Checks that all given attributes are defined for all variables in file.
- Parameters:
dct – dictionary of file data, as made by the to_dict() function in each reader class, with “variables” as a key.
defined_attrs – list of attributes to check exist in each variable in dct.
ignore_bounds – ignore checking attributes in boundary variables. Default True.
skip_spellcheck – skip looking for close misspelling of attribute if not found in variable. Default False.
- Returns:
A list of errors and a list of warnings
- checksit.generic.check_var_exists(dct: Dict[str, Dict[str, Any]], variables: List[str], skip_spellcheck: bool = False) Tuple[List[str], List[str]][source]

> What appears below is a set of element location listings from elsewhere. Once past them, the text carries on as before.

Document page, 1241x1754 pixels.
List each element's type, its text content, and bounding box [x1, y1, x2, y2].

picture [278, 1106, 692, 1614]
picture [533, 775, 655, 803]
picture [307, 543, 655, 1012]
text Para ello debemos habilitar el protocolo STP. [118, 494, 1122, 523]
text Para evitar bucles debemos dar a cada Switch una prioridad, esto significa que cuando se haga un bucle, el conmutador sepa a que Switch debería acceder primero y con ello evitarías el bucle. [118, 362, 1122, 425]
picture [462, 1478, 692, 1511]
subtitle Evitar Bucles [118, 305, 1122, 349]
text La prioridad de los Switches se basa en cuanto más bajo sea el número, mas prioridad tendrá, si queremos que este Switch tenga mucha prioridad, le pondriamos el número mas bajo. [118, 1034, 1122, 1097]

Check that variables exist in file.
Checks a list of variables to see if they exist in given file. Optional variables can be defined by having “:__OPTIONAL__” after the variable name. Missing optional variables will be returned as warnings, and other missing variables will be returned as errors.
- Parameters:
dct – dictionary of file data, as made by the to_dict() function in each reader class, with “variables” as a key.
variables – list of variable names to check exist
skip_spellcheck – skip looking for close misspelling of attribute if not found in variable. Default False.
- Returns:
A list of errors and a list of warnings
- checksit.generic.one_spelling_mistake(word: str) Set[str][source]
All edits that are one edit away from word.
Part of spell checking, finds all possible strings that have one error in them, for example one character missing, one extra character, two characters switched positions, or one character replaced with another. Letters are considered to be lower case a-z, digits 0-9, and the characters ., _, and -. Adapted from https://norvig.com/spell-correct.html
- Parameters:
word – string to find all single edits from.
- Returns:
Set of all possible single edits from word.
- checksit.generic.search_close_match(search_for: str, search_in: Iterable[str]) str[source]
Find potential misspelt strings.
Search within search_in to identify a string that is close to search_for as a potential misspelling.
- Parameters:
search_for – correctly spelt string to search against.
search_in – list of strings to search within for potentially misspelt string.
- Returns:
String with message if potential misspelling found, otherwise empty string.
- checksit.generic.two_spelling_mistakes(word: str) Set[str][source]
All edits that are two edits away from word.
Part of spell checking, finds all possible strings that have two errors in them, taking the results from one_spelling_mistake(word) and checking for one spelling mistake in all those values. From https://norvig.com/spell-correct.html
- Parameters:
word – string to find all double edits from.
- Returns:
Set of all possible double edits from word.